- PAGE EXCERPT
While true, a look at the 99-page ruling that has finally been released presents a little more nuance. To be sure, the ruling is still a win for the MPAA. U.S. District Judge Kathleen Williams says “the extent of infringement by Hotfile’s users was staggering,” and goes through a meticulous breakdown of why Hotfile, one of the top 100 trafficked sites in the world, doesn’t qualify for safe harbor from the studios’ copyright claims. But the judge also says that summary judgment on the issue of Hotfile’s liability for inducement and contributory infringement is “inappropriate” at the moment, denying the studios’ motion there. Hotfile is only deemed vicariously liable for the actions of its users.
What’s more, Warner Bros. has suffered a setback.
After the lawsuit was filed, Hotfile hit back with a counterclaim alleging that the studio abused its anti-piracy tool and made misrepresentations under the Digital Millennium Copyright Act. Rejecting Warners’ summary judgment motion, Judge Williams writes, “there is sufficient evidence in the record to suggest that Warner intentionally targeted files it knew it had no right to remove.”
Warners is facing claim of violating section 512(f) of the DMCA, which doesn’t automatically penalize a copyright holder for issuing a defective takedown notice, but can if a claim of infringement is false and the sender of the notice had knowledge of that fact. Courts have grappled with how to apply the standards, and here, Judge Williams focuses on the studio’s “subjective knowledge,” and can’t immediately accept its argument that “mistakes should be excused,” saying that motive and how it used Hotfile’s system will be presented to a jury.
That’s only small solace to Hotfile, however.
The cyberlocker is ruled to have fallen well short of implementing a reasonable repeat infringer policy on its network, that despite receiving eight million notices for five million users, it had only terminated the accounts of 43 before the lawsuit was filed.
“Aside from infringement notices,” the judge says, “Hotfile had no alternative method for preventing repeat infringers by its users.”

- RECORDS PROVIDED
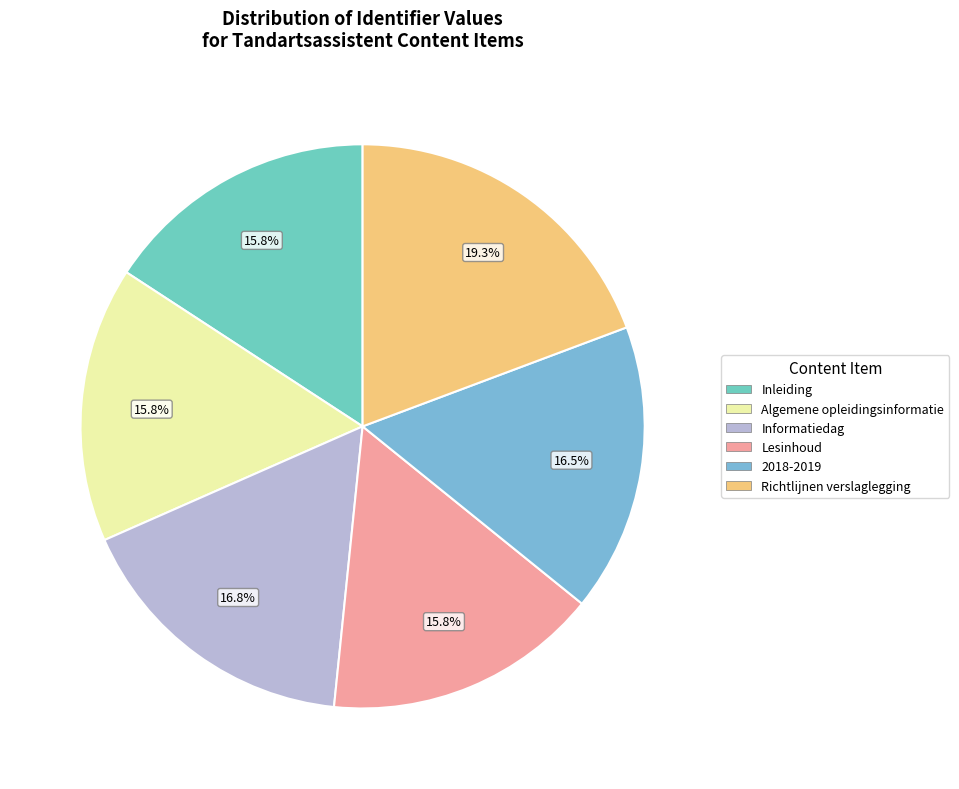

How much of the chart is everything except Inleiding?

84.2%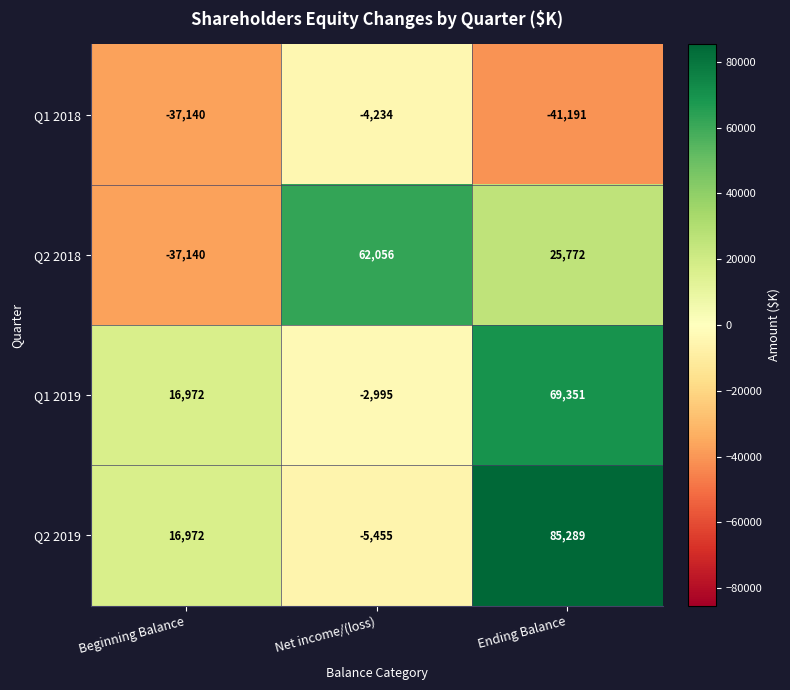

What is the difference between the highest and lowest values at Ending Balance?

126480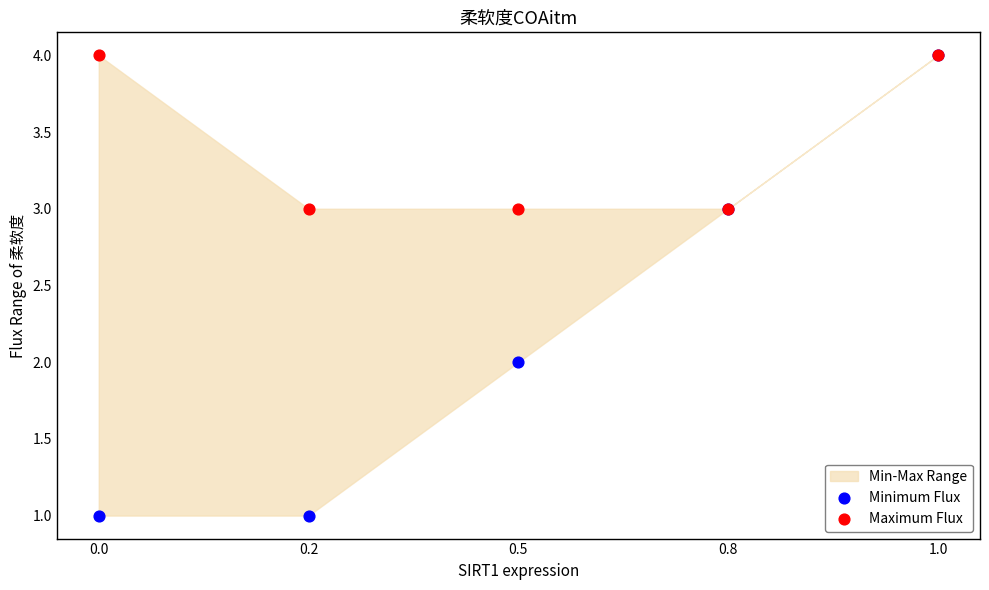

Which series has the widest spread of Y values?

Minimum Flux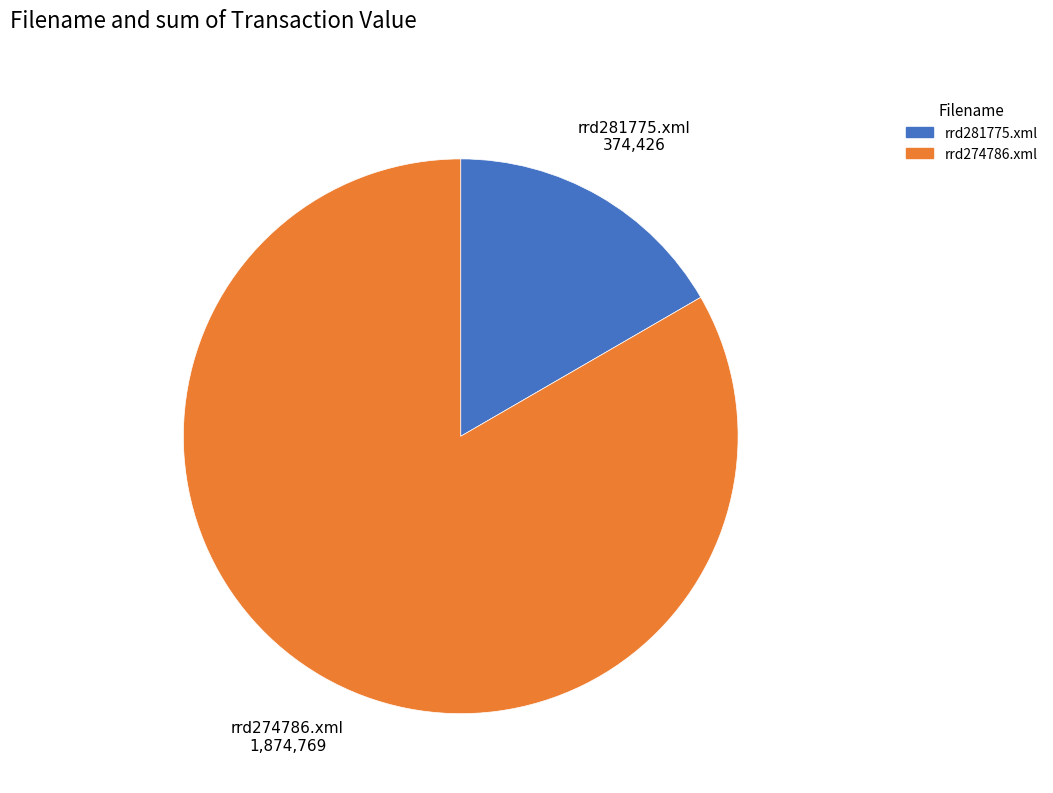

Which category has the smallest portion of the pie?

rrd281775.xml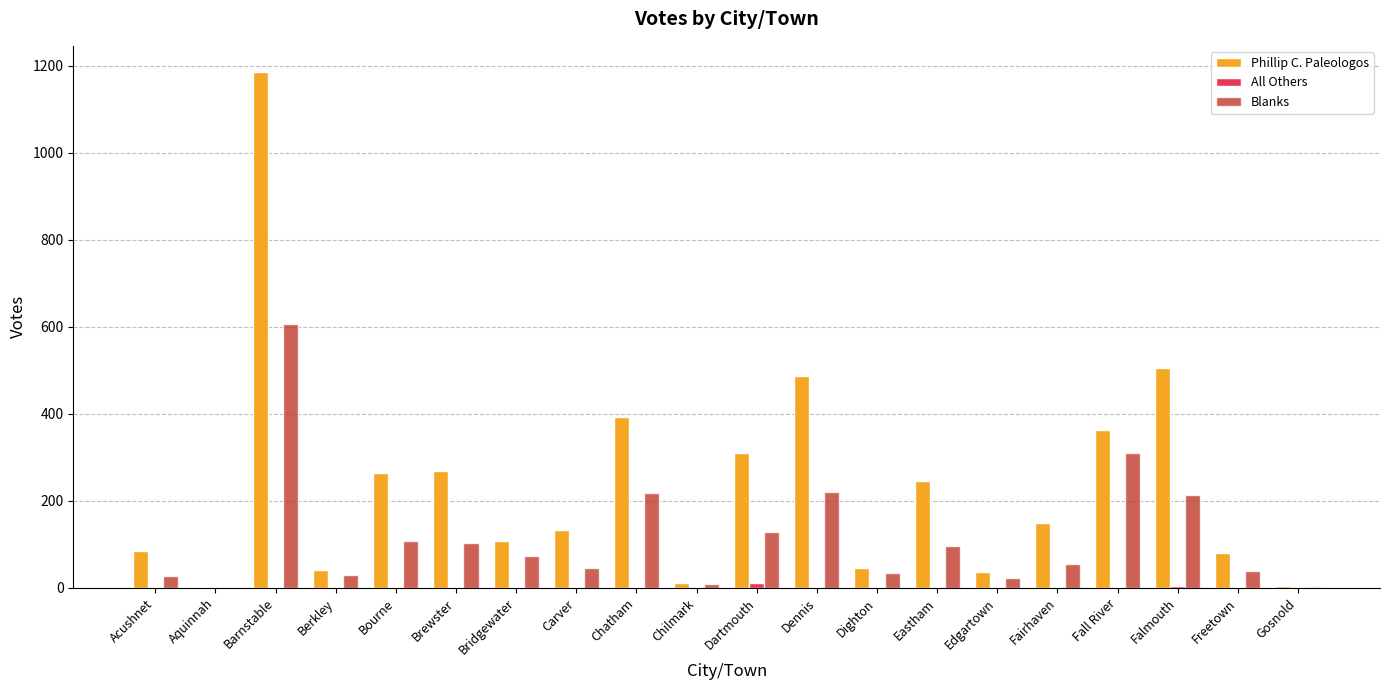

What is the greatest value displayed?

1187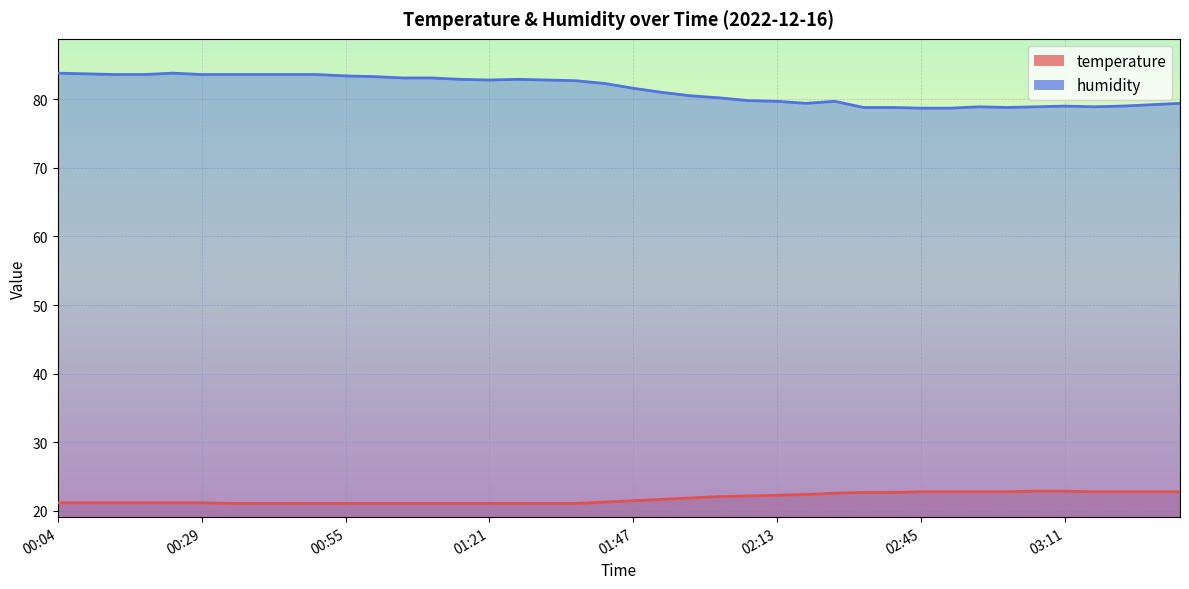

What is the difference between the humidity values at 01:00 and 00:19?

0.3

- QUESTIONS
**1)** In the Hotfile ruling article, how many user accounts had Hotfile terminated before the lawsuit was filed?
**2)** Please carry on the Hotfile ruling article, picking up after its final sentence.

- YOUR WRITTEN ANSWERS
**1)** 43

**2)**
Citing the “scale of the activity,” the judge adds that no matter what Hotfile said publicly about its policies, Hotfile didn’t address the problem. For that reason alone, Hotfile isn’t eligible for DMCA safe harbor, but the judge rubs salt in the wound by also faulting the company for not moving fast enough nor obeying all the protocol in registering a DMCA agent to respond to infringement notices. Further, the judge says that Hotfile may be deemed as possessing “red flag knowledge” after receiving a significant number of DMCA notices from studios and failing to investigate and having communications with users alluding to the nature of infringing files.
And yet, even after saying there was “some evidence suggestive of a deliberate design to facilitate infringement” through Hotfile’s various incentive programs, Judge Williams says, “a number of questions remain regarding Hotfile’s intent (actual or imputed) to foster infringement and the capacity for and scope of noninfringing uses of Hotfile’s system.”
The judge says that “while Hotfile may have a difficult time explaining its ‘innocence’ to a jury,” there needs to be further fact-finding about Hotfile’s knowledge, intentions and actions in relation to the piracy of its users. Thus, she won’t make a summary judgment on inducement and contributory infringement. On the other hand, she will on vicarious infringement, which focuses on how Hotfile enabled piracy. The judge says Hotfile exercised control over its system and that it undeniably benefited financially from infringements.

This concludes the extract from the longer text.